Mais les émissions de souffre provenant de la navigation internationale représentent environ 8% des émissions de souffre provenant de l’ensemble des énergies fossiles, d’après James Borbett, l’un des auteurs de l’étude.
La plupart des bateaux sont alimentés par un pétrole liquide, qui est moins cher que le pétrole distillé, mais qui est aussi plus polluant.
James Corbett a déclaré que le pétrole liquide devenait de plus en plus sale tandis que le pétrole distillé devenait au contraire de plus en plus propre, étant donné que le souffre extrait du pétrole distillé finit généralement dans les résidus utilisés par les bateaux.
« Le processus de traité international de l’IMO (Organisation Marine Internationale) a été un processus lent par lequel un consensus a été atteint, et non un processus qui a établi une autorité régulatrice fixant des standards auxquels une industrie doit agréer » a–t-il indiqué.
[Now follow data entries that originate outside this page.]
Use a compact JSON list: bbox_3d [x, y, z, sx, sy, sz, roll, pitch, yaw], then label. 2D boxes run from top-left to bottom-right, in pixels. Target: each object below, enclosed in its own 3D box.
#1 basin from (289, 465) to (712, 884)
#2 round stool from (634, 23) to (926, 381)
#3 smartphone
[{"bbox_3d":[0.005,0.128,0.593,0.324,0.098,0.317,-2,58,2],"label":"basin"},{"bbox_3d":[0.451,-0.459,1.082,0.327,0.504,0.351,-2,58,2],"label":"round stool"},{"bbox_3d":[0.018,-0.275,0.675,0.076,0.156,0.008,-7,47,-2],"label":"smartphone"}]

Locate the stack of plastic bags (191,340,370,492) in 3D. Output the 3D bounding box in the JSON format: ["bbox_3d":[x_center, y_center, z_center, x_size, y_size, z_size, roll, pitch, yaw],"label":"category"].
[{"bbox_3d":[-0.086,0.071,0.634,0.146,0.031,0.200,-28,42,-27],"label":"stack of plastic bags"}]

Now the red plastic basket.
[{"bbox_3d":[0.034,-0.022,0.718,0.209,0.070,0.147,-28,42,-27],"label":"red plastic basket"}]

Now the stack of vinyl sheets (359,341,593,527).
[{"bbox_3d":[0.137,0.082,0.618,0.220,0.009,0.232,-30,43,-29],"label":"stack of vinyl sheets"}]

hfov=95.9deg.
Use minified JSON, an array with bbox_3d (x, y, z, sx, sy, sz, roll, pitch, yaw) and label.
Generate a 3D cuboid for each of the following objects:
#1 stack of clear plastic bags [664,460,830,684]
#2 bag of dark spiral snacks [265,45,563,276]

« C’est pourquoi nous pensons que cette étude est importante pour aider les législateurs à déterminer le chemin à prendre approprié alors qu’ils envisagent de nouvelles régulations pour la navigation » a déclaré James Corbett, qui travaille pour le Collège des Etudes Marines et Terrestres de l’Université du Delaware.
Le nombre de morts prématurées à cause des émissions provenant des bateaux pourraient augmenter de 40% dans les cinq prochaines années à cause de l’augmentation de l’activité de navigation, a indiqué James Corbett, en ajoutant que ce nombre ne prenait pas en compte les impacts des émissions sur la santé tels que les bronchites et l’asthme.
Passer du pétrole liquide au pétrole distillé permettrait de limiter le taux de mortalité dû aux émissions des bateaux, mais aurait également un coût très élevé pour l’industrie.
Les autres options comprennent le nettoyage des gaz avant qu’ils ne soient rejetés en utilisant des épurateurs, qui agissent comme un filtre sur les cheminées en capturant les particules polluantes, a indiqué James Corbett.
Le groupe COSCO, le plus grand conglomérat de navigation chinois, a déclaré que d’autres mesures pouvaient être prises pour réduire les émissions provenant des bateaux.
« A COSCO, nous faisons de notre mieux pour réduire les émissions, surtout en les réduisant dans les nouveaux bateaux » a déclaré le président de COSCO, Wei Jiafu.
« Sur les bateaux existants, nous diminuons l’utilisation des moteurs quand nous nous approchons des rivages et nous arrêtons les moteurs dans les ports. Nous utilisons l’alimentation électrique des ports, et ainsi nous réduisons nos émissions » a-t-il indiqué.